The ACR’s Alternative Payment Model (APM) addresses the treatment of rheumatoid arthritis (RA), a life-long condition whose appropriate care varies depending on the stage of the disease. The APM reflects the varied involvement of the rheumatologist during these distinct stages, splitting payment into an initial stage for diagnosis (including, for example, communication with primary care physicians), followed by ongoing care stratified by disease severity and recognizing other illnesses that complicate treatment. This model aligns payment with physician work and reimburses for services that have traditionally been undervalued. Quality measures are built into the APM to ensure that treatment adheres to best practices. We believe the services provided by cognitive specialists such as rheumatologists are undervalued in the current system, and the additional training and expertise of rheumatologists are not recognized. Additionally, non-face-to-face care and chronic disease care coordination reimbursement as currently configured is inadequate for the time and effort required to comply with current codes. In the ACR’s RA-APM, these valuable services which may prevent costly or unnecessary procedures are appropriately reimbursed, while the model is designed to lower overall costs.

ACR's rheumatology APM

Status of ACR APM Development

The ACR Board approved the next phase and continued funding in November 2017. Small-scale data collection is in progress. The RA-APM is in development and its design is intentionally flexible and scalable. Many details, including dollar amounts, are not final.

Overview of the ACR’s APM

Draft Rheumatoid Arthritis APM

Actions You Should Take

  • There is a great deal to learn. Get informed and stay up-to-date with the rapidly changing landscape. January 1, 2017 was a significant date.
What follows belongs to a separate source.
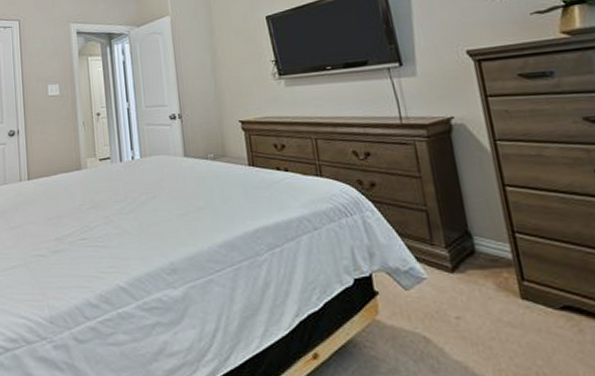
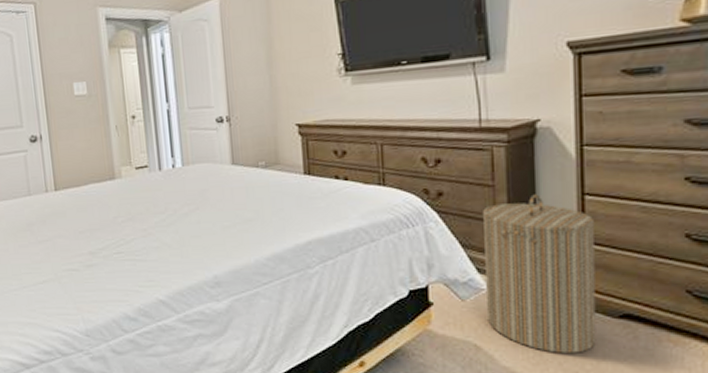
laundry hamper: none [413,185,543,347] -> present [482,194,597,353]

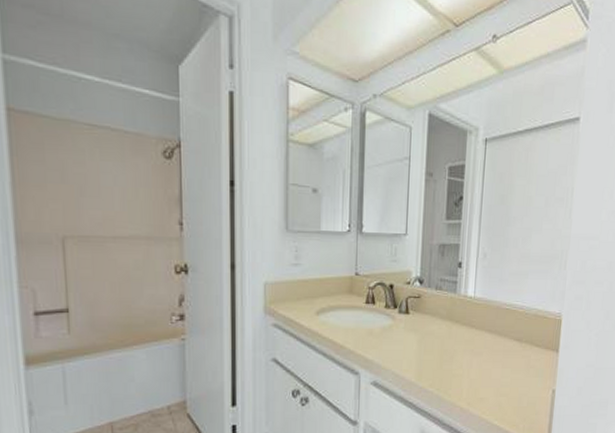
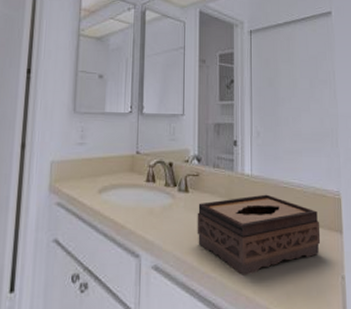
tissue box: none [416,316,538,390] -> present [197,194,321,275]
That’s the day data about your practice started counting for reimbursement in 2019.
  • Choose a payment pathway. Almost without exception, everyone in the United States will be forced into one of two tracks: MIPS or APM. The ACR is highly engaged in working to influence the rules that define APMs and MIPS so that they make the most sense for rheumatologists and the medicine you practice and we will keep you informed as the details unfold.
  • Join RISE. Rheumatology Informatics System for Effectiveness (RISE) is a Qualified Clinical Data Registry (QCDR), created and administered by the ACR. RISE represents a vital tool for survival in the pathway called MIPS.